Al día siguiente por la noche, a la misma hora, Jean-Baptiste franqueó de nuevo la poterna del palacio con un maletín en la mano. El pachá lo recibió en la misma sala, y nada más verle, le apremió para que le mostrara los remedios. Jean-Baptiste sacó unos frascos, una tabaquera llena de polvo y una bolsa con raíces secas. Tuvo que hacer acopio de toda su firmeza para que el pachá no se diera un atracón en aquel mismo momento. El maestro Juremi ya le había advertido que aquel turco era un devorador de medicamentos, aunque no creía que lo fuera hasta tal extremo.

– Tengo entendido que cuenta con un servidor para prepararle las drogas -dijo Jean-Baptiste-. Tal vez sería conveniente que le llamara para indicarle el modo de servirse de ellas y para que sea él quien las guarde.

El pachá dio unas palmadas mientras gritaba un nombre al criado que apareció.
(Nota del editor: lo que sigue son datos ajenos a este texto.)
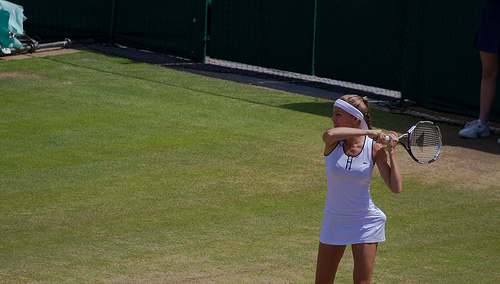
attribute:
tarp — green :
[0, 1, 26, 54]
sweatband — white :
[330, 96, 365, 121]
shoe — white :
[457, 116, 487, 143]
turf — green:
[1, 50, 495, 282]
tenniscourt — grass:
[3, 55, 498, 282]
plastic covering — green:
[2, 12, 32, 53]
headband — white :
[319, 93, 410, 138]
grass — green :
[6, 62, 288, 246]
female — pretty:
[303, 82, 465, 274]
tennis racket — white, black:
[370, 112, 450, 169]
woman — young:
[317, 92, 404, 282]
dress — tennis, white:
[286, 124, 444, 252]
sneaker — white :
[457, 114, 499, 149]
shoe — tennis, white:
[457, 119, 492, 141]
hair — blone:
[346, 109, 384, 131]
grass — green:
[7, 50, 496, 280]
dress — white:
[324, 138, 376, 235]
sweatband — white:
[337, 96, 362, 113]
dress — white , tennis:
[319, 130, 387, 244]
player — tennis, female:
[314, 91, 404, 281]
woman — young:
[316, 96, 397, 279]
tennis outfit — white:
[323, 125, 396, 248]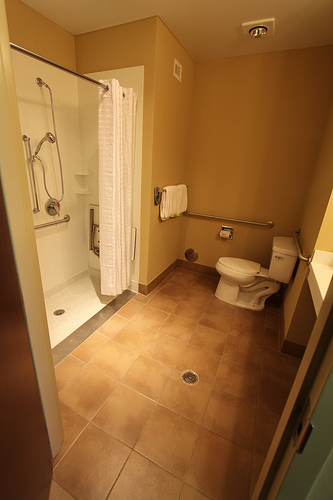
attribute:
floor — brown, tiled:
[127, 323, 226, 425]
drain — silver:
[180, 361, 201, 382]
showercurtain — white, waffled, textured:
[90, 93, 137, 210]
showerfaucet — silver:
[34, 101, 58, 162]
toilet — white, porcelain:
[210, 255, 268, 306]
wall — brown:
[210, 82, 298, 222]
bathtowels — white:
[159, 184, 191, 220]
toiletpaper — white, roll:
[218, 231, 235, 240]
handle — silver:
[203, 215, 273, 228]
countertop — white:
[299, 264, 331, 293]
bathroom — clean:
[4, 6, 332, 338]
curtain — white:
[101, 87, 144, 298]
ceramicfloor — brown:
[108, 305, 286, 375]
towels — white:
[164, 183, 202, 218]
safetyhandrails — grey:
[189, 203, 284, 235]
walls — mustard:
[182, 57, 310, 207]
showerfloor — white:
[36, 262, 112, 346]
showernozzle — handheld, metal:
[39, 132, 60, 175]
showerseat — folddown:
[84, 197, 116, 265]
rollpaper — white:
[216, 229, 232, 237]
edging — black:
[249, 26, 269, 38]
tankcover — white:
[267, 231, 302, 256]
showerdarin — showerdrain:
[56, 302, 66, 318]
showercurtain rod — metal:
[31, 217, 74, 235]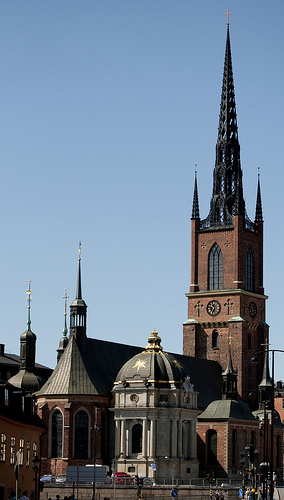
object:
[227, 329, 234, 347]
crosses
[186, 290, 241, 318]
wall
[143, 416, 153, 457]
columns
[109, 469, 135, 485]
car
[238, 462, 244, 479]
part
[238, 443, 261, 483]
light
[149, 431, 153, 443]
part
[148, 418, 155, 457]
pillar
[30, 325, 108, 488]
building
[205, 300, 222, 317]
clock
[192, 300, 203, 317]
cross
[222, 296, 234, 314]
cross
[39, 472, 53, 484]
car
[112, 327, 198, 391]
dome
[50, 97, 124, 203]
sky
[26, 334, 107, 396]
roof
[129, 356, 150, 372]
star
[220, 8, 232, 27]
cross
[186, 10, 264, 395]
building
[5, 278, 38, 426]
building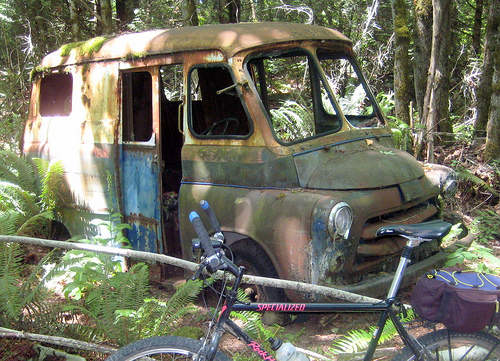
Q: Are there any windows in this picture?
A: Yes, there is a window.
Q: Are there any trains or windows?
A: Yes, there is a window.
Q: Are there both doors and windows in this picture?
A: Yes, there are both a window and a door.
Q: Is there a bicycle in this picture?
A: Yes, there is a bicycle.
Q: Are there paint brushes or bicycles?
A: Yes, there is a bicycle.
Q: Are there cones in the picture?
A: No, there are no cones.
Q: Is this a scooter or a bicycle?
A: This is a bicycle.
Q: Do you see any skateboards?
A: No, there are no skateboards.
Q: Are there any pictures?
A: No, there are no pictures.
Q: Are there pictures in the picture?
A: No, there are no pictures.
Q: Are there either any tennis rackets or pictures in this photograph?
A: No, there are no pictures or tennis rackets.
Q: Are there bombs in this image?
A: No, there are no bombs.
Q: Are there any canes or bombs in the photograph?
A: No, there are no bombs or canes.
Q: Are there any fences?
A: Yes, there is a fence.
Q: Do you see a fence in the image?
A: Yes, there is a fence.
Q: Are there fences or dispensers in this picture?
A: Yes, there is a fence.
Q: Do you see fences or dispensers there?
A: Yes, there is a fence.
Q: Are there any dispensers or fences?
A: Yes, there is a fence.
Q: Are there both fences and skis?
A: No, there is a fence but no skis.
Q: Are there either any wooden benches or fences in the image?
A: Yes, there is a wood fence.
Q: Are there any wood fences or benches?
A: Yes, there is a wood fence.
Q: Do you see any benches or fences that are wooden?
A: Yes, the fence is wooden.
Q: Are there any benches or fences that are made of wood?
A: Yes, the fence is made of wood.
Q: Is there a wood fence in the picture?
A: Yes, there is a wood fence.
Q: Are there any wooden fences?
A: Yes, there is a wood fence.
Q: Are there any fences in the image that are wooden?
A: Yes, there is a fence that is wooden.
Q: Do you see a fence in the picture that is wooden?
A: Yes, there is a fence that is wooden.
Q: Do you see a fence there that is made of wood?
A: Yes, there is a fence that is made of wood.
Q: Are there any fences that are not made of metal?
A: Yes, there is a fence that is made of wood.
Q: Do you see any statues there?
A: No, there are no statues.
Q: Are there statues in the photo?
A: No, there are no statues.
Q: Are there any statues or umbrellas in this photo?
A: No, there are no statues or umbrellas.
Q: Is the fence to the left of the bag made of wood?
A: Yes, the fence is made of wood.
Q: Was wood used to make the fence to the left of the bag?
A: Yes, the fence is made of wood.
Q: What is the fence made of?
A: The fence is made of wood.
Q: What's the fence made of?
A: The fence is made of wood.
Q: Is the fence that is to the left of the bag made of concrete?
A: No, the fence is made of wood.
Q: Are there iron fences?
A: No, there is a fence but it is made of wood.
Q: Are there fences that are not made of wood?
A: No, there is a fence but it is made of wood.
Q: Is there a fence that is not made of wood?
A: No, there is a fence but it is made of wood.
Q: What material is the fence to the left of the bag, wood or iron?
A: The fence is made of wood.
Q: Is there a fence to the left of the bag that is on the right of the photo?
A: Yes, there is a fence to the left of the bag.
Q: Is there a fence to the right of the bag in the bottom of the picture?
A: No, the fence is to the left of the bag.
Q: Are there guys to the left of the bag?
A: No, there is a fence to the left of the bag.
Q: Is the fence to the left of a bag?
A: Yes, the fence is to the left of a bag.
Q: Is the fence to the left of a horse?
A: No, the fence is to the left of a bag.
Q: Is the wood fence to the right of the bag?
A: No, the fence is to the left of the bag.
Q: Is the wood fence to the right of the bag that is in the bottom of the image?
A: No, the fence is to the left of the bag.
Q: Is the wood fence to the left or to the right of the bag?
A: The fence is to the left of the bag.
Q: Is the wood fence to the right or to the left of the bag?
A: The fence is to the left of the bag.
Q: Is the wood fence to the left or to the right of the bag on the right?
A: The fence is to the left of the bag.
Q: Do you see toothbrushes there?
A: No, there are no toothbrushes.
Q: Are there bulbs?
A: No, there are no bulbs.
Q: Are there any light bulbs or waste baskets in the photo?
A: No, there are no light bulbs or waste baskets.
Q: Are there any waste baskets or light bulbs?
A: No, there are no light bulbs or waste baskets.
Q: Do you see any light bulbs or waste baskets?
A: No, there are no light bulbs or waste baskets.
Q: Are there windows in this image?
A: Yes, there is a window.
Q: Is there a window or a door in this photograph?
A: Yes, there is a window.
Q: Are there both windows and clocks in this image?
A: No, there is a window but no clocks.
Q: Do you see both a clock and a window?
A: No, there is a window but no clocks.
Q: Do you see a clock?
A: No, there are no clocks.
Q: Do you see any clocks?
A: No, there are no clocks.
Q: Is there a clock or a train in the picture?
A: No, there are no clocks or trains.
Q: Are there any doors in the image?
A: Yes, there is a door.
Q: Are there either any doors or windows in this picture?
A: Yes, there is a door.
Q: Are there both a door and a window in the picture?
A: Yes, there are both a door and a window.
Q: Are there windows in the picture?
A: Yes, there is a window.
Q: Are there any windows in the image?
A: Yes, there is a window.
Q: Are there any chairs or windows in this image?
A: Yes, there is a window.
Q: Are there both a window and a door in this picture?
A: Yes, there are both a window and a door.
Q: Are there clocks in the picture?
A: No, there are no clocks.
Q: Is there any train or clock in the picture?
A: No, there are no clocks or trains.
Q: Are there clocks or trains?
A: No, there are no clocks or trains.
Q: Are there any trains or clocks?
A: No, there are no clocks or trains.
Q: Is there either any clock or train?
A: No, there are no clocks or trains.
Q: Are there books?
A: No, there are no books.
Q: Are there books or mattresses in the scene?
A: No, there are no books or mattresses.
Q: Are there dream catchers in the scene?
A: No, there are no dream catchers.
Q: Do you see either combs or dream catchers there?
A: No, there are no dream catchers or combs.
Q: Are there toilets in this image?
A: No, there are no toilets.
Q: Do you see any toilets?
A: No, there are no toilets.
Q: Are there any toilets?
A: No, there are no toilets.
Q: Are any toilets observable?
A: No, there are no toilets.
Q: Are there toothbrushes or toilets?
A: No, there are no toilets or toothbrushes.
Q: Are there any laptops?
A: No, there are no laptops.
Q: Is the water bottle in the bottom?
A: Yes, the water bottle is in the bottom of the image.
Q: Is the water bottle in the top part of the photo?
A: No, the water bottle is in the bottom of the image.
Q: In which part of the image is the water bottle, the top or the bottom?
A: The water bottle is in the bottom of the image.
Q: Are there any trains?
A: No, there are no trains.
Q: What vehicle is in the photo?
A: The vehicle is a car.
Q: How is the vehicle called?
A: The vehicle is a car.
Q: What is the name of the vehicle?
A: The vehicle is a car.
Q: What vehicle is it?
A: The vehicle is a car.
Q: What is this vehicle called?
A: This is a car.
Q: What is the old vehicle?
A: The vehicle is a car.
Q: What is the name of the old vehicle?
A: The vehicle is a car.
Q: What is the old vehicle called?
A: The vehicle is a car.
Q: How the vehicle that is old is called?
A: The vehicle is a car.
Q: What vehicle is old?
A: The vehicle is a car.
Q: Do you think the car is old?
A: Yes, the car is old.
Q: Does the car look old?
A: Yes, the car is old.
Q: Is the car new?
A: No, the car is old.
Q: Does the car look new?
A: No, the car is old.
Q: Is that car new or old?
A: The car is old.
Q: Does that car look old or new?
A: The car is old.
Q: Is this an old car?
A: Yes, this is an old car.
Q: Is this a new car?
A: No, this is an old car.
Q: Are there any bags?
A: Yes, there is a bag.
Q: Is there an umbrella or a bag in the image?
A: Yes, there is a bag.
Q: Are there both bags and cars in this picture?
A: Yes, there are both a bag and a car.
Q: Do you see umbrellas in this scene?
A: No, there are no umbrellas.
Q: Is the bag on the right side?
A: Yes, the bag is on the right of the image.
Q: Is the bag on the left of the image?
A: No, the bag is on the right of the image.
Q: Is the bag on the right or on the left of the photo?
A: The bag is on the right of the image.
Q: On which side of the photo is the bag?
A: The bag is on the right of the image.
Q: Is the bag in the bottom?
A: Yes, the bag is in the bottom of the image.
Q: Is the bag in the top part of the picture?
A: No, the bag is in the bottom of the image.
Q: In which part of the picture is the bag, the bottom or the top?
A: The bag is in the bottom of the image.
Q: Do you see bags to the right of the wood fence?
A: Yes, there is a bag to the right of the fence.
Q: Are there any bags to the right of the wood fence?
A: Yes, there is a bag to the right of the fence.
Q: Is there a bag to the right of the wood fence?
A: Yes, there is a bag to the right of the fence.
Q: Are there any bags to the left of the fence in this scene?
A: No, the bag is to the right of the fence.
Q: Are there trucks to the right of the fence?
A: No, there is a bag to the right of the fence.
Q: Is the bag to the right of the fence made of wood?
A: Yes, the bag is to the right of the fence.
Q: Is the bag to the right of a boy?
A: No, the bag is to the right of the fence.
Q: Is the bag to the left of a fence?
A: No, the bag is to the right of a fence.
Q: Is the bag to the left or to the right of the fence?
A: The bag is to the right of the fence.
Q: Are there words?
A: Yes, there are words.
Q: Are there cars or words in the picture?
A: Yes, there are words.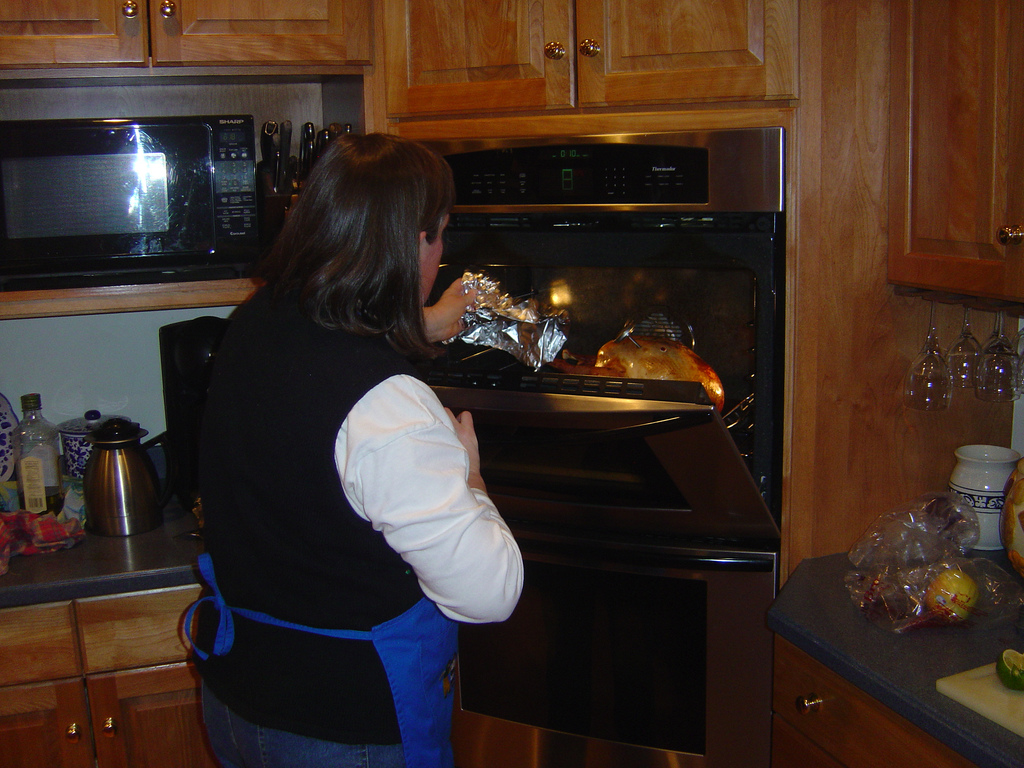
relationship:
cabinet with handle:
[10, 3, 372, 67] [96, 711, 120, 743]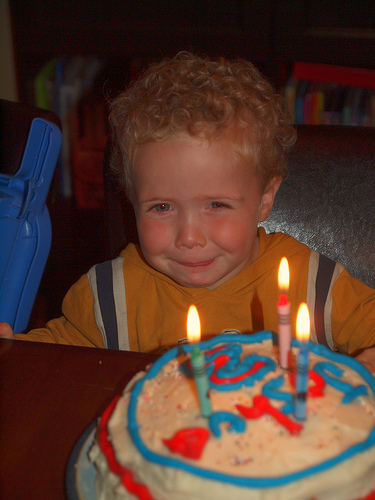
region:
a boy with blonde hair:
[94, 82, 339, 337]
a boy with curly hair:
[84, 50, 300, 271]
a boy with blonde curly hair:
[148, 65, 321, 327]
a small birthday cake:
[89, 294, 367, 498]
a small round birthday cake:
[102, 316, 368, 432]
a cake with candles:
[129, 253, 359, 498]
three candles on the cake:
[132, 286, 328, 496]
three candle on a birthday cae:
[141, 270, 372, 476]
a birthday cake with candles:
[148, 222, 374, 430]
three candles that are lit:
[174, 286, 374, 462]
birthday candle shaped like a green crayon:
[186, 305, 221, 418]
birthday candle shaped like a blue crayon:
[293, 300, 310, 421]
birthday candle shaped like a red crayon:
[271, 248, 294, 366]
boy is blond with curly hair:
[118, 48, 280, 288]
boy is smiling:
[115, 53, 286, 284]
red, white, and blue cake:
[71, 324, 373, 498]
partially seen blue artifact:
[0, 114, 65, 329]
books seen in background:
[255, 32, 373, 127]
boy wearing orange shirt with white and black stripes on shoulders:
[94, 53, 343, 348]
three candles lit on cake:
[181, 255, 320, 431]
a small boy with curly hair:
[77, 40, 280, 286]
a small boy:
[88, 51, 287, 295]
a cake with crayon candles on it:
[161, 292, 344, 498]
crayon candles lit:
[164, 298, 368, 443]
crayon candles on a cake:
[162, 302, 354, 495]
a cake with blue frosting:
[92, 344, 303, 497]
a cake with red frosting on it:
[94, 366, 260, 498]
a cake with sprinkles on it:
[113, 335, 289, 498]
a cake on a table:
[61, 295, 373, 475]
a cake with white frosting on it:
[98, 321, 203, 499]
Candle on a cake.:
[174, 308, 232, 424]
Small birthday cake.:
[53, 304, 372, 488]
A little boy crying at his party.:
[98, 51, 286, 291]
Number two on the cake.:
[192, 341, 270, 392]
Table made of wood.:
[8, 344, 78, 422]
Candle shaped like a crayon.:
[291, 344, 309, 436]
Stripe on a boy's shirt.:
[72, 247, 141, 362]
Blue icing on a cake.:
[139, 441, 170, 472]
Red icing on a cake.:
[95, 436, 135, 496]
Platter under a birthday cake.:
[59, 435, 93, 498]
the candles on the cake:
[191, 294, 309, 419]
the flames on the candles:
[186, 257, 309, 348]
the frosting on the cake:
[87, 329, 374, 499]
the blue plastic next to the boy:
[0, 117, 63, 333]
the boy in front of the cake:
[0, 50, 374, 374]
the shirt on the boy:
[13, 226, 374, 356]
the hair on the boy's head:
[108, 49, 299, 201]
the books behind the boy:
[36, 60, 372, 208]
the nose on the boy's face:
[174, 211, 205, 248]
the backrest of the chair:
[102, 123, 373, 288]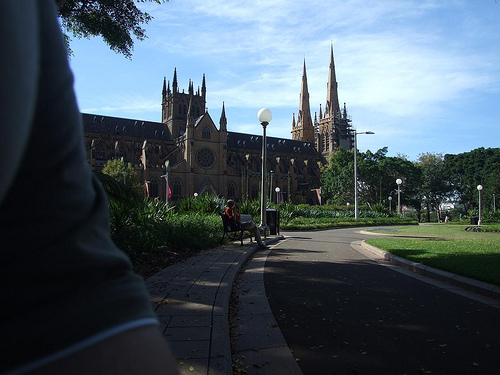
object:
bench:
[219, 210, 270, 246]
Un minuto más tarde, un viejo sirviente entró en la sala y saludó respetuosamente a los dos hombres. Era un hombre de baja estatura, escuchimizado, y tenía un rostro alargado y triste de galgo abandonado.

– Éstos son los remedios para mí -dijo el pachá-. Y escucha bien, Abdel Majid, cómo hay que administrarlos.

Jean-Baptiste dio largas explicaciones. Luego le tomó la lección al ayuda de cámara y le confió el maletín. El pachá insistió en tomar la primera dosis inmediatamente.

– Piense que aún tardará unas semanas en notar alivio -le previno Jean-Baptiste.

Pero el mero hecho de ingerir pociones surtía efecto por sí solo, asíque, saciado, con el regusto a quina en la boca, el pachá se estiró en los cojines con el talante de un joven recién casado. Pero poco después, cuando recobró los ánimos y con ellos también los recuerdos de aquella jornada, cayó de nuevo en la melancolía.

– Convoqué a ese perro de patriarca -empezó a decir-. Usted decía la verdad a propósito de los óleos. Lo ha confesado. Por otra parte, me he enterado por mis propios medios de la razón de todo esto. El muy imbécil sólo pensó en el oro. Evidentemente que se había preguntado por qué los capuchinos tenían tanto empeño en coronar a un emperador que reina desde hace quince años, pero no había profundizado en el asunto. El granuja no cesaba de excusarse, y todavía estaría pidiéndome disculpas si no fuera porque mi portero lo sacó de aquí a puntapiés en el trasero, a petición mía.

El pachá soltó un sonoro eructo, por el que dio gracias a Dios, y luego prosiguió:

– También he visto al cónsul de Francia. A ése no he tenido necesidad de convocarle. Ha venido a quejarse porque hace dos días que secuestraron a su hija, en la carretera de Alejandría.

Jean-Baptiste fingió sentirse extrañado.

– ¿La conocía? -preguntó el pachá.

– De haberla visto en el consulado. Era una joven muy bella.

Jean-Baptiste no podía evitar recordarla con emoción.

– Me lo han dicho -continuó el pachá-. Es muy lamentable, eso es todo cuanto he podido decirle. Habrán sido salteadores. La carretera está infestada. Otra mujer, que también iba en la carroza y a la que probablemente no se la llevaron porque no era tan joven, ha hecho una descripción de los asaltantes, aunque por desgracia es de poca ayuda. Dice que eran dos buenos mozos con turbantes y bigote negro que juraban por Alá. Al parecer montaron a la muchacha en la grupa y se dirigieron hacia el noroeste. Sin duda la llevarán en barco a Chipre, y desde allí irá a lucir su belleza en algún lupanar de los Balcanes o de cualquier otro sitio.